### TASK TO CARRY OUT
What you give back must match the data below character for character.

Segment Start: PROVIDED RECORDS

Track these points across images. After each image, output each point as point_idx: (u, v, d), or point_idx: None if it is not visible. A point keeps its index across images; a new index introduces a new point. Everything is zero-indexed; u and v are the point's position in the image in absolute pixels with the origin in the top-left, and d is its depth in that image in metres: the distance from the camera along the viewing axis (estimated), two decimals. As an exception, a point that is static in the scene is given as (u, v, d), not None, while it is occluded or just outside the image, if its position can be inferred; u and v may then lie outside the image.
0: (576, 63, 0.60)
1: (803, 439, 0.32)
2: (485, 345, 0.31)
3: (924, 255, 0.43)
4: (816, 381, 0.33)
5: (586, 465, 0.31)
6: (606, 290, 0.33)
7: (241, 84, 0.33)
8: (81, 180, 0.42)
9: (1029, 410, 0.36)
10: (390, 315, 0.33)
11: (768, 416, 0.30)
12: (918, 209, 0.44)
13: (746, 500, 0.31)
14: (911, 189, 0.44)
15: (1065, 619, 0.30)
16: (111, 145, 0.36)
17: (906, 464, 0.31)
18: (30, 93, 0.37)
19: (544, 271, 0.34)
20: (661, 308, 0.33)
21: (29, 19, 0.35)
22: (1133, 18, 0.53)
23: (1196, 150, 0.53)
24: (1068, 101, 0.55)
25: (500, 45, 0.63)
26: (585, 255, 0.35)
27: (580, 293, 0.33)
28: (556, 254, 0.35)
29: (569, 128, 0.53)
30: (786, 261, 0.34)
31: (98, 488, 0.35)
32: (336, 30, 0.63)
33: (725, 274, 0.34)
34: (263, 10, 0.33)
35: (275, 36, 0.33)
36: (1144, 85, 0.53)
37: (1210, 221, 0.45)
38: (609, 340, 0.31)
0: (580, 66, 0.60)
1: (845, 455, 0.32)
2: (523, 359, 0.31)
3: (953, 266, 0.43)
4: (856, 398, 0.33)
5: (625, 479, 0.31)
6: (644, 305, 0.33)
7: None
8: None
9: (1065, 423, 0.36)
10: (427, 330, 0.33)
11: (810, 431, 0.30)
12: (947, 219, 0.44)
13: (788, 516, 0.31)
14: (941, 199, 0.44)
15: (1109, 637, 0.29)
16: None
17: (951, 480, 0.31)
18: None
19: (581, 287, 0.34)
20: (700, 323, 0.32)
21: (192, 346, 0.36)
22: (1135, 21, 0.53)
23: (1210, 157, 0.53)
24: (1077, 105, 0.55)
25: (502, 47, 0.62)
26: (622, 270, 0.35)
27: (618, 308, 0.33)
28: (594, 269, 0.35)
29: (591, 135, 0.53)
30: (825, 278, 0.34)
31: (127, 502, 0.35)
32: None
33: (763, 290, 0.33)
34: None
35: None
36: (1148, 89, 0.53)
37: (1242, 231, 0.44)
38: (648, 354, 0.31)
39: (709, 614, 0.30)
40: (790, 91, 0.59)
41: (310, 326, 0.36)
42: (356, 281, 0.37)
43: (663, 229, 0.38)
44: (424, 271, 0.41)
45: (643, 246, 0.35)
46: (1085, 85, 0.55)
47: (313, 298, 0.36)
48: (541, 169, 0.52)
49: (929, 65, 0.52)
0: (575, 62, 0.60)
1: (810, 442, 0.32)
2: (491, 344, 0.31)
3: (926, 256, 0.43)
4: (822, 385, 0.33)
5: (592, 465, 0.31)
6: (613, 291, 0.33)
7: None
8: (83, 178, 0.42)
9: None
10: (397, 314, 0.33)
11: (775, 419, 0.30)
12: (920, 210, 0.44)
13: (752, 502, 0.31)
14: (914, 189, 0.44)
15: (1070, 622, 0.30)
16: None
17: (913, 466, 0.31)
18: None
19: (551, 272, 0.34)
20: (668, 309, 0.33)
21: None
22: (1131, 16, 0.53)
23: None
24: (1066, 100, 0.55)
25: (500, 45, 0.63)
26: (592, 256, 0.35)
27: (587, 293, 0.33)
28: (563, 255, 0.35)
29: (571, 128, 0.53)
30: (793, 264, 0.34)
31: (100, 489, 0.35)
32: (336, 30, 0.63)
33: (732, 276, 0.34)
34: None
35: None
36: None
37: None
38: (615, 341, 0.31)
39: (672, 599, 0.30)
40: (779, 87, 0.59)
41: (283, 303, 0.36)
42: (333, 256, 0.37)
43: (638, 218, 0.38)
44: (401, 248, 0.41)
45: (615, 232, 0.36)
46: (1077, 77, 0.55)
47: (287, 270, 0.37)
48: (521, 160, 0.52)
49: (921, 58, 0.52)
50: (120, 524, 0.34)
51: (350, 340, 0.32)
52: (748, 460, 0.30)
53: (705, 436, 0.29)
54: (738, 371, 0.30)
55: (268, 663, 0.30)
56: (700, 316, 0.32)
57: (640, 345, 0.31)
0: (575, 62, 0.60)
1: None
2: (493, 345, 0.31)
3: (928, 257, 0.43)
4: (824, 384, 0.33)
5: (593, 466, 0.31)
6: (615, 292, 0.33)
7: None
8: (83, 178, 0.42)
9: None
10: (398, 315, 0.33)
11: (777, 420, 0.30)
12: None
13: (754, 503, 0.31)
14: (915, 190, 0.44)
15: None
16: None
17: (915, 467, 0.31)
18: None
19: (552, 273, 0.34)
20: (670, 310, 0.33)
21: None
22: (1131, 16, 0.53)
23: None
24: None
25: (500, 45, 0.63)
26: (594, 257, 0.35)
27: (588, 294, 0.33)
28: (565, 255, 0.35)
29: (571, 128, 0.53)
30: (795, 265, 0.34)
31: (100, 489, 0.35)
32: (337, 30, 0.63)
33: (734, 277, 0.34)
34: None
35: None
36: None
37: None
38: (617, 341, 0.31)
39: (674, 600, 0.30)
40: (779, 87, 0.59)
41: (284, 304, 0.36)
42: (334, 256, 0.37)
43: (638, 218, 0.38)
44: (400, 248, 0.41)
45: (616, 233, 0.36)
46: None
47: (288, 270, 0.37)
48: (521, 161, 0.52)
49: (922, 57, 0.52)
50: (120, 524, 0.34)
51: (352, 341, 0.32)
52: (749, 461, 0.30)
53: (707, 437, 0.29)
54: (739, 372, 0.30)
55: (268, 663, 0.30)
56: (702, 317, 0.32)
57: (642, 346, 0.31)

Segment End: PROVIDED RECORDS

### EXERCISE RESULT
Track these points across images. After each image, output each point as point_idx: (u, v, d), or point_idx: None if it is not visible. A point keeps its index across images; a new index introduces a new point. Everything is zero-indexed; u and v are the point's position in the image in absolute pixels with the origin in the top-left, and d is its depth in that image in metres: the distance from the camera along the viewing axis (estimated), two decimals. As an exception, a point that is static in the scene is given as (u, v, d), not None, while it is occluded or just outside the image, if its position can be inferred; u and v may then lie outside the image.
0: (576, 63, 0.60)
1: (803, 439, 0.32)
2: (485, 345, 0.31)
3: (924, 255, 0.43)
4: (816, 381, 0.33)
5: (586, 465, 0.31)
6: (606, 290, 0.33)
7: (241, 84, 0.33)
8: (81, 180, 0.42)
9: (1029, 410, 0.36)
10: (390, 315, 0.33)
11: (768, 416, 0.30)
12: (918, 209, 0.44)
13: (746, 500, 0.31)
14: (911, 189, 0.44)
15: (1065, 619, 0.30)
16: (111, 145, 0.36)
17: (906, 464, 0.31)
18: (30, 93, 0.37)
19: (544, 271, 0.34)
20: (661, 308, 0.33)
21: (29, 19, 0.35)
22: (1133, 18, 0.53)
23: (1196, 150, 0.53)
24: (1068, 101, 0.55)
25: (500, 45, 0.63)
26: (585, 255, 0.35)
27: (580, 293, 0.33)
28: (556, 254, 0.35)
29: (569, 128, 0.53)
30: (786, 261, 0.34)
31: (98, 488, 0.35)
32: (336, 30, 0.63)
33: (725, 274, 0.34)
34: (263, 10, 0.33)
35: (275, 36, 0.33)
36: (1144, 85, 0.53)
37: (1210, 221, 0.45)
38: (609, 340, 0.31)
0: (580, 66, 0.60)
1: (845, 455, 0.32)
2: (523, 359, 0.31)
3: (953, 266, 0.43)
4: (856, 398, 0.33)
5: (625, 479, 0.31)
6: (644, 305, 0.33)
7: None
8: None
9: (1065, 423, 0.36)
10: (427, 330, 0.33)
11: (810, 431, 0.30)
12: (947, 219, 0.44)
13: (788, 516, 0.31)
14: (941, 199, 0.44)
15: (1109, 637, 0.29)
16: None
17: (951, 480, 0.31)
18: None
19: (581, 287, 0.34)
20: (700, 323, 0.32)
21: (192, 346, 0.36)
22: (1135, 21, 0.53)
23: (1210, 157, 0.53)
24: (1077, 105, 0.55)
25: (502, 47, 0.62)
26: (622, 270, 0.35)
27: (618, 308, 0.33)
28: (594, 269, 0.35)
29: (591, 135, 0.53)
30: (825, 278, 0.34)
31: (127, 502, 0.35)
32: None
33: (763, 290, 0.33)
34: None
35: None
36: (1148, 89, 0.53)
37: (1242, 231, 0.44)
38: (648, 354, 0.31)
39: (709, 614, 0.30)
40: (790, 91, 0.59)
41: (310, 326, 0.36)
42: (356, 281, 0.37)
43: (663, 229, 0.38)
44: (424, 271, 0.41)
45: (643, 246, 0.35)
46: (1085, 85, 0.55)
47: (313, 298, 0.36)
48: (541, 169, 0.52)
49: (929, 65, 0.52)
0: (575, 62, 0.60)
1: (810, 442, 0.32)
2: (491, 344, 0.31)
3: (926, 256, 0.43)
4: (822, 385, 0.33)
5: (592, 465, 0.31)
6: (613, 291, 0.33)
7: None
8: (83, 178, 0.42)
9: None
10: (397, 314, 0.33)
11: (775, 419, 0.30)
12: (920, 210, 0.44)
13: (752, 502, 0.31)
14: (914, 189, 0.44)
15: (1070, 622, 0.30)
16: None
17: (913, 466, 0.31)
18: None
19: (551, 272, 0.34)
20: (668, 309, 0.33)
21: None
22: (1131, 16, 0.53)
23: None
24: (1066, 100, 0.55)
25: (500, 45, 0.63)
26: (592, 256, 0.35)
27: (587, 293, 0.33)
28: (563, 255, 0.35)
29: (571, 128, 0.53)
30: (793, 264, 0.34)
31: (100, 489, 0.35)
32: (336, 30, 0.63)
33: (732, 276, 0.34)
34: None
35: None
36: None
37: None
38: (615, 341, 0.31)
39: (672, 599, 0.30)
40: (779, 87, 0.59)
41: (283, 303, 0.36)
42: (333, 256, 0.37)
43: (638, 218, 0.38)
44: (401, 248, 0.41)
45: (615, 232, 0.36)
46: (1077, 77, 0.55)
47: (287, 270, 0.37)
48: (521, 160, 0.52)
49: (921, 58, 0.52)
50: (120, 524, 0.34)
51: (350, 340, 0.32)
52: (748, 460, 0.30)
53: (705, 436, 0.29)
54: (738, 371, 0.30)
55: (268, 663, 0.30)
56: (700, 316, 0.32)
57: (640, 345, 0.31)
0: (575, 62, 0.60)
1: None
2: (493, 345, 0.31)
3: (928, 257, 0.43)
4: (824, 384, 0.33)
5: (593, 466, 0.31)
6: (615, 292, 0.33)
7: None
8: (83, 178, 0.42)
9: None
10: (398, 315, 0.33)
11: (777, 420, 0.30)
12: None
13: (754, 503, 0.31)
14: (915, 190, 0.44)
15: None
16: None
17: (915, 467, 0.31)
18: None
19: (552, 273, 0.34)
20: (670, 310, 0.33)
21: None
22: (1131, 16, 0.53)
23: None
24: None
25: (500, 45, 0.63)
26: (594, 257, 0.35)
27: (588, 294, 0.33)
28: (565, 255, 0.35)
29: (571, 128, 0.53)
30: (795, 265, 0.34)
31: (100, 489, 0.35)
32: (337, 30, 0.63)
33: (734, 277, 0.34)
34: None
35: None
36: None
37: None
38: (617, 341, 0.31)
39: (674, 600, 0.30)
40: (779, 87, 0.59)
41: (284, 304, 0.36)
42: (334, 256, 0.37)
43: (638, 218, 0.38)
44: (400, 248, 0.41)
45: (616, 233, 0.36)
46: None
47: (288, 270, 0.37)
48: (521, 161, 0.52)
49: (922, 57, 0.52)
50: (120, 524, 0.34)
51: (352, 341, 0.32)
52: (749, 461, 0.30)
53: (707, 437, 0.29)
54: (739, 372, 0.30)
55: (268, 663, 0.30)
56: (702, 317, 0.32)
57: (642, 346, 0.31)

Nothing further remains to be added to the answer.